**EXERCISE DIRECTIONS**.
The material below holds pictures; leave them out and reproduce exactly the lines from the one with "middle pip: (592, 384)" through the one with "ring tip: (30, 138)", inclusive.

---

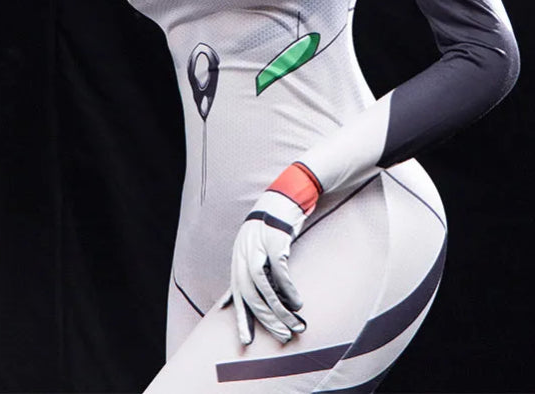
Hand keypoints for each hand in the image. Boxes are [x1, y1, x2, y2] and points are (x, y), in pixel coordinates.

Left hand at [220, 162, 321, 345]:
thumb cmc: (274, 222)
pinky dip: (288, 289)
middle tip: (281, 336)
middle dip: (264, 318)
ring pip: (264, 285)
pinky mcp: (276, 237)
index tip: (246, 342)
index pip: (237, 293)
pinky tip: (298, 302)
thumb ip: (250, 268)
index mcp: (239, 255)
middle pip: (250, 293)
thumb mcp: (255, 244)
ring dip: (279, 308)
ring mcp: (259, 244)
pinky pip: (280, 270)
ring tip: (294, 324)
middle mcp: (244, 251)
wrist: (288, 192)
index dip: (241, 318)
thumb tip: (236, 297)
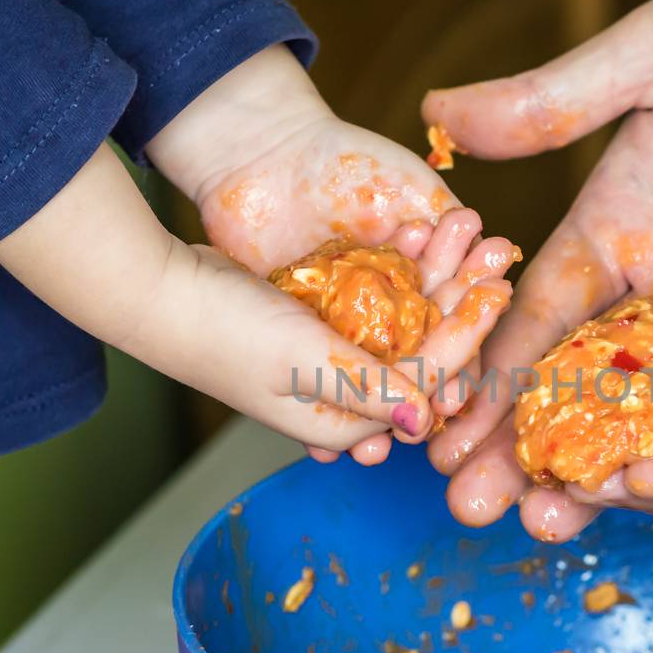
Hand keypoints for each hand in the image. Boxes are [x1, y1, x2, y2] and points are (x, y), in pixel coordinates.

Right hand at [146, 46, 520, 463]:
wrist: (155, 287)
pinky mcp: (319, 317)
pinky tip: (424, 232)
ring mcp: (332, 353)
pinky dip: (399, 264)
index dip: (465, 338)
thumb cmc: (218, 332)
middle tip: (497, 253)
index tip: (497, 293)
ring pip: (404, 316)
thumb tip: (425, 423)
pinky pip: (375, 292)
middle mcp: (345, 393)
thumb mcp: (302, 361)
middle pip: (422, 349)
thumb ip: (367, 388)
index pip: (425, 385)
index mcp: (344, 421)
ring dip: (437, 275)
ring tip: (467, 229)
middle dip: (459, 301)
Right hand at [421, 0, 652, 538]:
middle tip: (477, 508)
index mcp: (624, 223)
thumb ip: (566, 95)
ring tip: (548, 522)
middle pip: (592, 384)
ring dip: (611, 472)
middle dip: (533, 447)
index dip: (491, 373)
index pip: (543, 315)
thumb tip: (436, 112)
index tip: (439, 432)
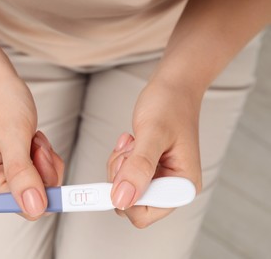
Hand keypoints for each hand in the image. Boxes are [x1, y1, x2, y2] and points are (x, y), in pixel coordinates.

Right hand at [0, 78, 63, 219]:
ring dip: (45, 160)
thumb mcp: (14, 135)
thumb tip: (34, 209)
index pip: (25, 208)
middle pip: (37, 198)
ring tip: (30, 138)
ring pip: (43, 186)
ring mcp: (2, 178)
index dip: (45, 187)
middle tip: (32, 143)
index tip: (44, 158)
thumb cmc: (0, 102)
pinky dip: (45, 158)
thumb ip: (22, 174)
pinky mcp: (14, 171)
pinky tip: (32, 141)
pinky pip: (43, 175)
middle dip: (44, 169)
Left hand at [107, 83, 201, 227]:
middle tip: (130, 151)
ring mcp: (159, 178)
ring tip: (133, 142)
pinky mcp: (148, 169)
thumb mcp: (153, 134)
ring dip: (119, 165)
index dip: (126, 195)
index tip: (119, 169)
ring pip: (122, 189)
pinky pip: (122, 175)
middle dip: (121, 177)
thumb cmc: (170, 104)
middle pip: (129, 203)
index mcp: (182, 185)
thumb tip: (123, 199)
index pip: (145, 214)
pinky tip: (131, 142)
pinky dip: (120, 159)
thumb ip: (139, 167)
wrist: (173, 87)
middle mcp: (171, 186)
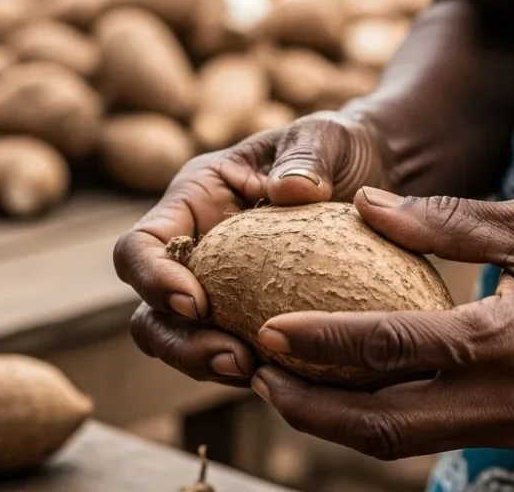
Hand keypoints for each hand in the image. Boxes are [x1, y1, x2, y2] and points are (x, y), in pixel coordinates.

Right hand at [114, 112, 387, 385]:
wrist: (372, 174)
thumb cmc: (337, 147)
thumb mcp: (324, 137)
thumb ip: (306, 157)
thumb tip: (292, 192)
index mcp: (194, 201)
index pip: (141, 246)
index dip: (152, 279)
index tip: (196, 303)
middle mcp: (197, 249)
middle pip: (151, 312)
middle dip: (181, 342)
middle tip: (235, 359)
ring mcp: (224, 289)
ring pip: (187, 342)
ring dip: (209, 364)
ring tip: (256, 373)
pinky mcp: (256, 316)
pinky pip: (240, 352)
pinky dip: (255, 369)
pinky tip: (291, 376)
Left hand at [249, 189, 513, 458]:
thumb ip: (449, 220)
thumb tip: (369, 205)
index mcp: (511, 340)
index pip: (392, 351)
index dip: (319, 345)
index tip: (265, 331)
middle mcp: (509, 399)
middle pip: (382, 425)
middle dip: (309, 407)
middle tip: (257, 374)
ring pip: (405, 441)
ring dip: (340, 420)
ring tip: (291, 385)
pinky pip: (438, 434)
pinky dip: (386, 417)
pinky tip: (361, 387)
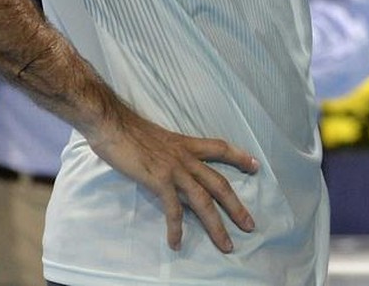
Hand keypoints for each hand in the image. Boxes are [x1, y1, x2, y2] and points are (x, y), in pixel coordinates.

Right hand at [82, 107, 259, 252]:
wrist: (113, 124)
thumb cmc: (130, 131)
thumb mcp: (160, 138)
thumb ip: (170, 151)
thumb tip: (172, 162)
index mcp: (187, 145)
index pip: (221, 148)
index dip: (240, 157)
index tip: (256, 166)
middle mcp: (187, 157)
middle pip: (220, 184)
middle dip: (236, 207)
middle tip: (250, 225)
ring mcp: (175, 170)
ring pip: (204, 201)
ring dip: (216, 226)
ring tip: (226, 245)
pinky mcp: (160, 180)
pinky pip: (173, 209)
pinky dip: (176, 228)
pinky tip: (176, 243)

---

**TASK RESPONSE**.
middle pip: (592, 384)
ring dip: (611, 472)
middle dip: (533, 447)
index dip: (491, 373)
index pip: (543, 315)
thumb tip: (436, 112)
index tip: (439, 432)
Hand keypoints for each hand in the image. Boxes are [x1, y1, x2, y2] and points are (x, y), in pixel coordinates.

Right hand at [0, 78, 63, 219]:
ring dip: (45, 160)
thumb mcp: (14, 135)
thumb tip: (34, 209)
index pip: (25, 208)
middle pip: (37, 198)
ring tip: (30, 138)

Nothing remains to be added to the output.